Zivota Jovanovic, head of the marketing department at the Zemun Polje Corn Institute, said that due to climate change, medium-early hybrids must be sown, but that they are not completely resistant to drought because it affects all varieties of that crop.
“Drought affects everyone. This year, African temperatures are high, and the humidity of the air and soil is low, and not only the lower, but also the middle leaves have started to dry on the corn,” Jovanovic said for Beta.
Corn on sandy soil will be particularly affected
She added that corn on sandy soil will be particularly affected, and that high temperatures prevent normal pollination, so there will be trees without fruit.
Jovanovic estimated that this year will be similar to 2012 and 2017, when not even a whole ton of corn per hectare was harvested on certain plots, and the average is 4.5 to five tons, and the record yield is 12 to 15 tons.
“At this moment, it is difficult to estimate how much damage there will be, because it depends on how the temperatures will continue to move and whether there will be rain.
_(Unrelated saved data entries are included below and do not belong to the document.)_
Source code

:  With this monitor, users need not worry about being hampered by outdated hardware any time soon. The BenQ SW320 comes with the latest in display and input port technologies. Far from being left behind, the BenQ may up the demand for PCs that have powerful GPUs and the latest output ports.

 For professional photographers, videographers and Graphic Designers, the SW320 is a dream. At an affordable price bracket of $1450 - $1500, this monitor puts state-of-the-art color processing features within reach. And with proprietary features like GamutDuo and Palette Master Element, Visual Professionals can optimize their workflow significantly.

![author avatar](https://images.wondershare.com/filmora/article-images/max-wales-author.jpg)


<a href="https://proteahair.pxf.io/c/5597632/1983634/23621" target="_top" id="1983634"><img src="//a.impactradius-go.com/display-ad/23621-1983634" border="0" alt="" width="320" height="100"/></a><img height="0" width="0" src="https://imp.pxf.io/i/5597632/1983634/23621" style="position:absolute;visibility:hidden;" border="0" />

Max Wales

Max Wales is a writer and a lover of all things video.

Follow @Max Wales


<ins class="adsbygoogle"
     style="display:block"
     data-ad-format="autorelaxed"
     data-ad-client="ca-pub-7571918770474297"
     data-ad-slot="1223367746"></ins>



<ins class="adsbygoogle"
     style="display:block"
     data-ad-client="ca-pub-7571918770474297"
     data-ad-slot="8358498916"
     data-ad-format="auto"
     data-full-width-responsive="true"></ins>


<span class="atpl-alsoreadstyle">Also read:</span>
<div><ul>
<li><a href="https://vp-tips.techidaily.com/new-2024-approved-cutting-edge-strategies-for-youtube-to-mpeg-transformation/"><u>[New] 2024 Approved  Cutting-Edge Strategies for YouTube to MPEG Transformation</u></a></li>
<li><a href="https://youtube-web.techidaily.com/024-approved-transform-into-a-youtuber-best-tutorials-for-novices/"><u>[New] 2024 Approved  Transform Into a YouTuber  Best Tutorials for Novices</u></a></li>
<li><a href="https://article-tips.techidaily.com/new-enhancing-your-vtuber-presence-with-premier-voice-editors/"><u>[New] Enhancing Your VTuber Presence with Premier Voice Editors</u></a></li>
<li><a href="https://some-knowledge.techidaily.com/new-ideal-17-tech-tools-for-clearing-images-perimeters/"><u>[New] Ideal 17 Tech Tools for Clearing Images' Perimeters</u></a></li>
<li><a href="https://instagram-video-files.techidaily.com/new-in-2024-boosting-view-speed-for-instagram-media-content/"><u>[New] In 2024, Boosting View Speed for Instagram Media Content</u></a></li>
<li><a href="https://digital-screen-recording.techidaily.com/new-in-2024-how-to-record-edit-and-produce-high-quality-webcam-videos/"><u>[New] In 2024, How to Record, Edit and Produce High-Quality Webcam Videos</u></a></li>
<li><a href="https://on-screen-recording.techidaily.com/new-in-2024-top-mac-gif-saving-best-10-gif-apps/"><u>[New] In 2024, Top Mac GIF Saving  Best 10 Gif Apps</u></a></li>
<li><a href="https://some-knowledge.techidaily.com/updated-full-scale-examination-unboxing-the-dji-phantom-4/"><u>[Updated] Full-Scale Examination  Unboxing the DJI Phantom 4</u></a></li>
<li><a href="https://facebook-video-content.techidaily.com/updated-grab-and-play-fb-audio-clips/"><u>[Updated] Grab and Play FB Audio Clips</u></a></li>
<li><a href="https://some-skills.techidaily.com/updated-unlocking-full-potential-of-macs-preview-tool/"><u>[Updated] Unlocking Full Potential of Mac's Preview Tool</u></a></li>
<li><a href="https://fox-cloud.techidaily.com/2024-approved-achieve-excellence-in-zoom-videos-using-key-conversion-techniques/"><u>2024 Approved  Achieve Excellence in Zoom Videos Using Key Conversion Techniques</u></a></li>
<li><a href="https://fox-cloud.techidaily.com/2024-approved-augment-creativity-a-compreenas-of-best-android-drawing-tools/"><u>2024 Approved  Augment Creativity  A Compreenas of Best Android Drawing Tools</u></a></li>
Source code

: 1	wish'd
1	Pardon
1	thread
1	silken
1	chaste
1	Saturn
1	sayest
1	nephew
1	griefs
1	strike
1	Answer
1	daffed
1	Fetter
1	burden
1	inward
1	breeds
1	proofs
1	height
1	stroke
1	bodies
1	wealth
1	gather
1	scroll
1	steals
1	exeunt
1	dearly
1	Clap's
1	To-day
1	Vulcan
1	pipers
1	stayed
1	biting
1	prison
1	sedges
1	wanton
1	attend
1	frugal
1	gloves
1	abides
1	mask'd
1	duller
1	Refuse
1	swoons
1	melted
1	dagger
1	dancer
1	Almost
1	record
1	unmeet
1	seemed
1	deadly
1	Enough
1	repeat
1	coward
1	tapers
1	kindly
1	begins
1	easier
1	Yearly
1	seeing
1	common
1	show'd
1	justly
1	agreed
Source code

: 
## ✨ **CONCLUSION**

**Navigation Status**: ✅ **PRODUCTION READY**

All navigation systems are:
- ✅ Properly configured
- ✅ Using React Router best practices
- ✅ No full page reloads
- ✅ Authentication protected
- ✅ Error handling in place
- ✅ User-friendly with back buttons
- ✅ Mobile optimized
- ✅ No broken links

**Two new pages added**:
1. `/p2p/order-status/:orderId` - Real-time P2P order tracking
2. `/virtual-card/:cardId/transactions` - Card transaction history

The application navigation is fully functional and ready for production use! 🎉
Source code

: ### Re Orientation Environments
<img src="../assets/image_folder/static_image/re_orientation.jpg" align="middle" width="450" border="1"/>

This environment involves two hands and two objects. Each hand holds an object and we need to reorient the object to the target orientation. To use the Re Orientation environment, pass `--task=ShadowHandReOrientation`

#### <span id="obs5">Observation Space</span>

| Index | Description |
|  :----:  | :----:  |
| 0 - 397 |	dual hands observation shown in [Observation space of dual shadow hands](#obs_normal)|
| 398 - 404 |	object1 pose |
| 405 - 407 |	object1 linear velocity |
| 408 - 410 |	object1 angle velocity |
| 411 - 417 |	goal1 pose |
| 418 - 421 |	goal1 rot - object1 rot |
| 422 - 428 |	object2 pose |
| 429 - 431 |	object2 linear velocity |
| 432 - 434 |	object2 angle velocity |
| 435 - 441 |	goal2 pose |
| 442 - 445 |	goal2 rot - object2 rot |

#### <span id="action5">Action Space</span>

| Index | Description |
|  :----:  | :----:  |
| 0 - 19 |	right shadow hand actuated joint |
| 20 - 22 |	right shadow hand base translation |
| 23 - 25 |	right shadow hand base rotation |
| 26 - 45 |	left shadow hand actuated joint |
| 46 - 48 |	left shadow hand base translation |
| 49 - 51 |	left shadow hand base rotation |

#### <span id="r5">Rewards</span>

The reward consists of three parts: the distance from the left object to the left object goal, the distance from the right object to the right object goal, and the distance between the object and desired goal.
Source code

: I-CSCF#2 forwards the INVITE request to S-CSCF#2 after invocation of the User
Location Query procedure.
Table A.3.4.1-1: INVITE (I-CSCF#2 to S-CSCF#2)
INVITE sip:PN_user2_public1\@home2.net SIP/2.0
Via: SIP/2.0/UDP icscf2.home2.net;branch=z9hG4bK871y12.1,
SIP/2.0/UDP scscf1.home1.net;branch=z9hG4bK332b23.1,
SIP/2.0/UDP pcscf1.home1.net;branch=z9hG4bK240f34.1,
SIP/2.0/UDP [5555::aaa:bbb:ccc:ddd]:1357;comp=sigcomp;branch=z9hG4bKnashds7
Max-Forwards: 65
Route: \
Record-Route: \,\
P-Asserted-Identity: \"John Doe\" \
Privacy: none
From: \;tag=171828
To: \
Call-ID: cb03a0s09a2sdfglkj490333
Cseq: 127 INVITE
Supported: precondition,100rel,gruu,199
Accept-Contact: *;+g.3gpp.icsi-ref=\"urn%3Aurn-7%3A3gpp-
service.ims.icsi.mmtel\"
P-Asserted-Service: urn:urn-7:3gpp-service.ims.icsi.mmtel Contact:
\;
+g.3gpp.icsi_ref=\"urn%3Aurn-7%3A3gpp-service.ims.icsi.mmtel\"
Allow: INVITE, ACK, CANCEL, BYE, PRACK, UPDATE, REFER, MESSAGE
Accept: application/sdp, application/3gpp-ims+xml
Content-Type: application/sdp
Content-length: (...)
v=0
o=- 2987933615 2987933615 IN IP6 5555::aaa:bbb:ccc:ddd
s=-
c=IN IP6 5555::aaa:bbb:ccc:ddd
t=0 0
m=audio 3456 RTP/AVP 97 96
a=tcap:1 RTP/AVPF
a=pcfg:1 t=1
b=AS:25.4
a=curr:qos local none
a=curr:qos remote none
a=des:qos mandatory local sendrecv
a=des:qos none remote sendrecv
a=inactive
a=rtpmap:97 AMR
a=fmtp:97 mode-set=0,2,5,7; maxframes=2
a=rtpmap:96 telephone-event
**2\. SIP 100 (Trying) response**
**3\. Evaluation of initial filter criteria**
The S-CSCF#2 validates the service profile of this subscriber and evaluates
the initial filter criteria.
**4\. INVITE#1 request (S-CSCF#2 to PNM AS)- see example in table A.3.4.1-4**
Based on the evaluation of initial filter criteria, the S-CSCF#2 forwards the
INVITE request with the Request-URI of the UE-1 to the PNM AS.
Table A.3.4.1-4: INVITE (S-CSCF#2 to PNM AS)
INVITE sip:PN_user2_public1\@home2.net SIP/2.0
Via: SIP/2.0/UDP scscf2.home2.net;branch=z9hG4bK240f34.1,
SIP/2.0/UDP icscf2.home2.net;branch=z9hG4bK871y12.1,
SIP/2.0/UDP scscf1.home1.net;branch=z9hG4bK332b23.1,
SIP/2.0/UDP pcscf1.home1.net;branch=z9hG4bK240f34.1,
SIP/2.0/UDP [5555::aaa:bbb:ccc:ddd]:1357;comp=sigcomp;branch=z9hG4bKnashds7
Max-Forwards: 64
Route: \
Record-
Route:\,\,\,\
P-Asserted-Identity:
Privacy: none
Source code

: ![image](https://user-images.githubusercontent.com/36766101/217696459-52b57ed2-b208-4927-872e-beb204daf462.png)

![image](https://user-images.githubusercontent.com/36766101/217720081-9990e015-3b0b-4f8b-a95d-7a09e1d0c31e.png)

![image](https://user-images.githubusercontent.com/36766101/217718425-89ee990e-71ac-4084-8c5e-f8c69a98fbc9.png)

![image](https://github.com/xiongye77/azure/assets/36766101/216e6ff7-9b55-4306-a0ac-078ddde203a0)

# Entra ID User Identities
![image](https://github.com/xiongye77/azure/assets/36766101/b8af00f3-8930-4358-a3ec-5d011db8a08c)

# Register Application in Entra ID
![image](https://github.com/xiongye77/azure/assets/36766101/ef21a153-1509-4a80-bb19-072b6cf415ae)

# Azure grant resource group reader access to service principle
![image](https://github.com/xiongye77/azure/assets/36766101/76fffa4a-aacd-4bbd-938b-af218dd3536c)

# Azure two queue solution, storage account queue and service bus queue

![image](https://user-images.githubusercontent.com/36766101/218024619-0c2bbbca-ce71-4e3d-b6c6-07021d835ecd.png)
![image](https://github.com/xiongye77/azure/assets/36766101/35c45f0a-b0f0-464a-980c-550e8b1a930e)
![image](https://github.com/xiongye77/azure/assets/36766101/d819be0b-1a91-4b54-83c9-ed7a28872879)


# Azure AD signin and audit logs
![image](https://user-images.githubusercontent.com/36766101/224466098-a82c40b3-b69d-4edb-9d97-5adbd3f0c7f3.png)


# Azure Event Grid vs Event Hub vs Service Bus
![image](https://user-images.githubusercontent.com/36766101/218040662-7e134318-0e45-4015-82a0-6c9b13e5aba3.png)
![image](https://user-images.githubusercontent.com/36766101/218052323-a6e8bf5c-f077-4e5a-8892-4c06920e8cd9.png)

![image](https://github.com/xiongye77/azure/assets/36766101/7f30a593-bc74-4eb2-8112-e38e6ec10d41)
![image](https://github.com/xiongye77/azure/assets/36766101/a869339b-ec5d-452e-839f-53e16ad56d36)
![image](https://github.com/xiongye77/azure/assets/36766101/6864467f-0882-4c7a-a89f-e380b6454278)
Under normal conditions, the average rain in May is around 100 liters per square meter, this year it was around 70 liters, and in June the average is around 70 liters, and this year there was almost no precipitation that month,” said Jovanovic.
Goran Bekavac, a scientific advisor at the Institute of Field and Vegetable Crops in Novi Sad, said that the drought would significantly reduce the yield of corn.
“There was a similar drought in 2012, but not with such high temperatures, this is the worst combination of unfavorable conditions and it will seriously reduce the yield of corn,” said Bekavac.
Due to climate change, they must take adaptation measures
He assessed that due to climate changes, adaptation measures must be taken, which include a change in the assortment of corn, and if that does not give results, even changes in sowing crops.
Bekavac said that the plan to irrigate the million hectares sown with corn in Serbia is an “impossible mission” and too expensive a project because it requires a network of canals or pipes as well as the consumption of large amounts of water and energy.
“In Iran, they drew water for irrigation from the deep layers of the earth, and when they depleted it, the land began to sink, so I would not recommend that water in Serbia, as a national resource, be extracted from the depths,” Bekavac said.
According to him, water can be used only from rivers and canals, but even that is questionable because, as he said, according to one research, for 600,000 hectares of corn, it would be necessary to redirect all water from the Danube to corn fields for 11 days, BiF reports.